======== SUPPLIED RECORDS ========
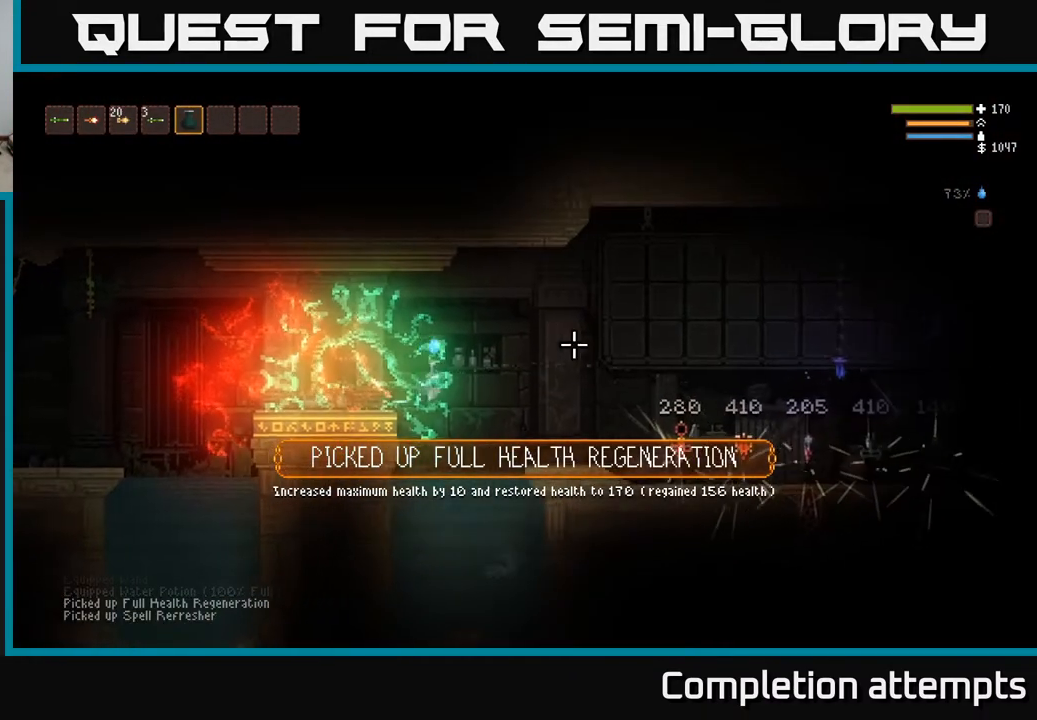
{"buttons": [], "left_stick": "right", "right_stick": "right", "events": [[183, "L2", "down"], [283, "L2", "up"]]}
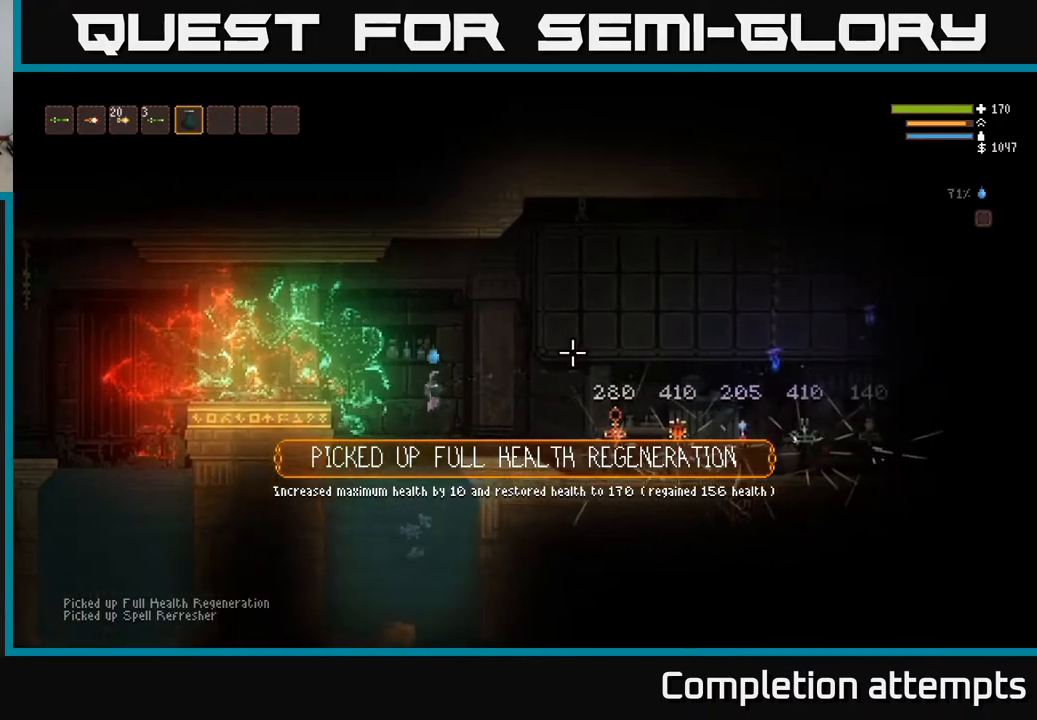
{"buttons": ["L1"], "left_stick": "right", "right_stick": "right", "events": [[233, "L1", "down"], [350, "L1", "up"], [450, "L1", "down"]]}
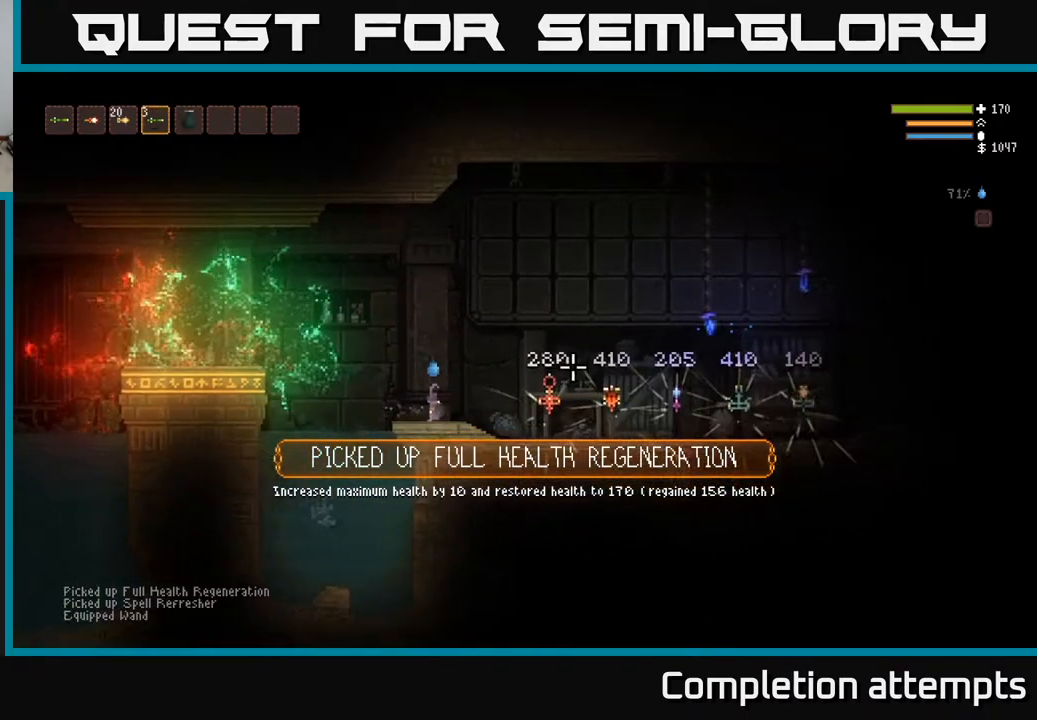
{"buttons": [], "left_stick": "right", "right_stick": "right", "events": [[17, "L1", "up"], [150, "left_stick", "center"], [267, "left_stick", "right"]]}
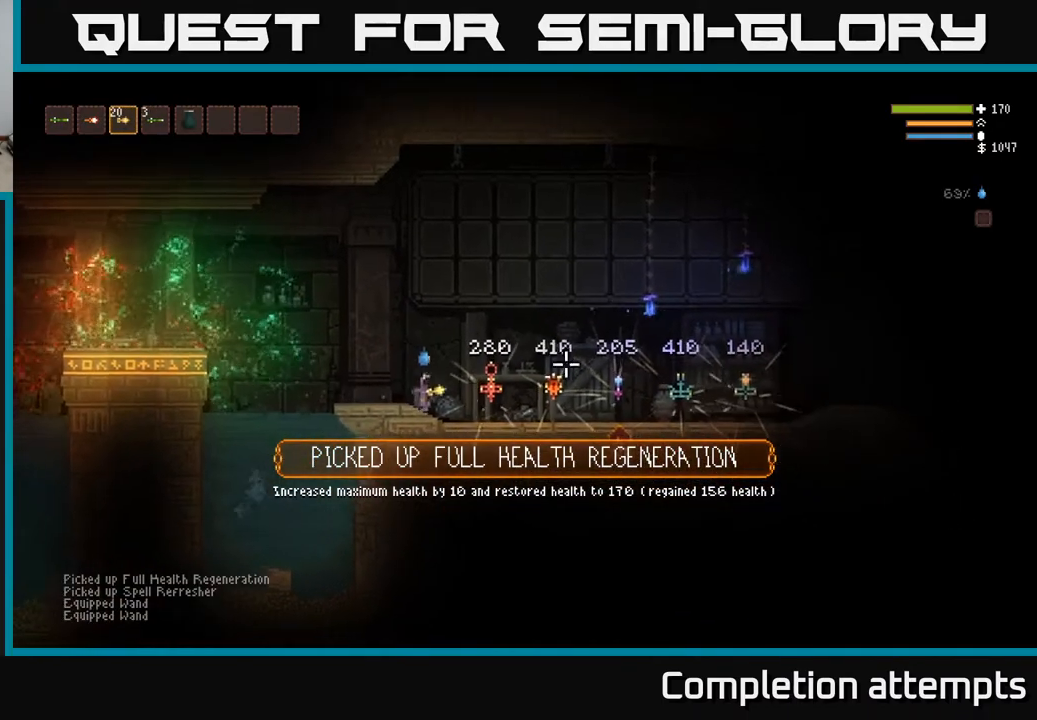
{"buttons": [], "left_stick": "center", "right_stick": "right", "events": [[250, "right_stick", "center"], [317, "left_stick", "center"], [417, "right_stick", "right"]]}
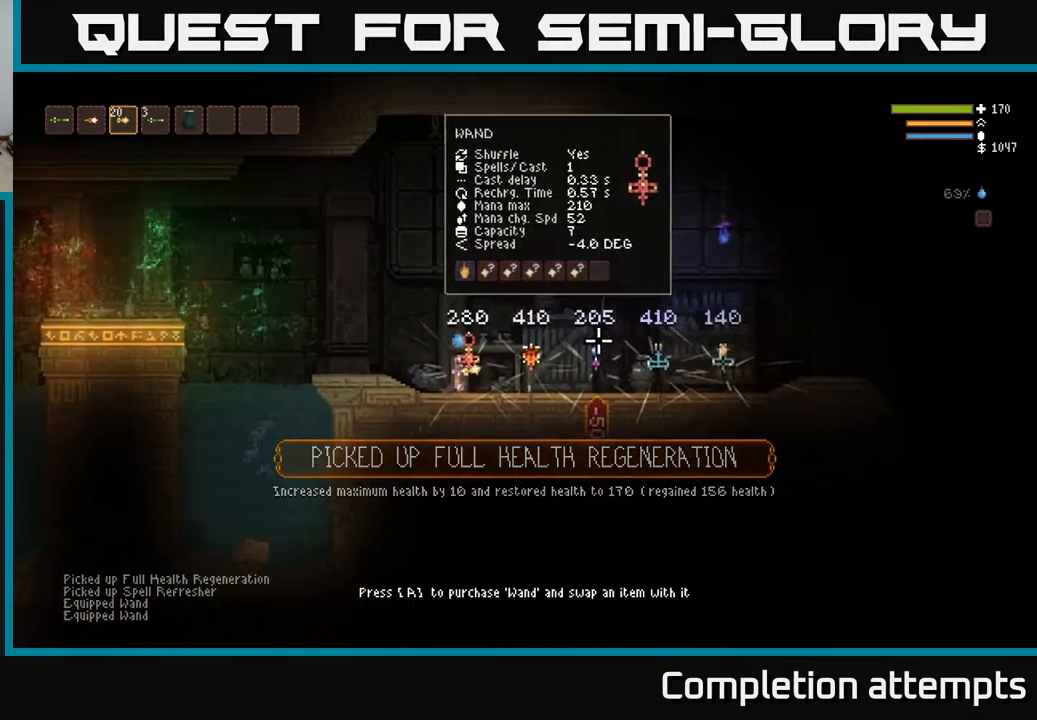
{"buttons": [], "left_stick": "center", "right_stick": "right", "events": []}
========
Scan the material for "down" and copy the lines that hold it.

{"buttons": [], "left_stick": "right", "right_stick": "right", "events": [[183, "L2", "down"], [283, "L2", "up"]]}
{"buttons": ["L1"], "left_stick": "right", "right_stick": "right", "events": [[233, "L1", "down"], [350, "L1", "up"], [450, "L1", "down"]]}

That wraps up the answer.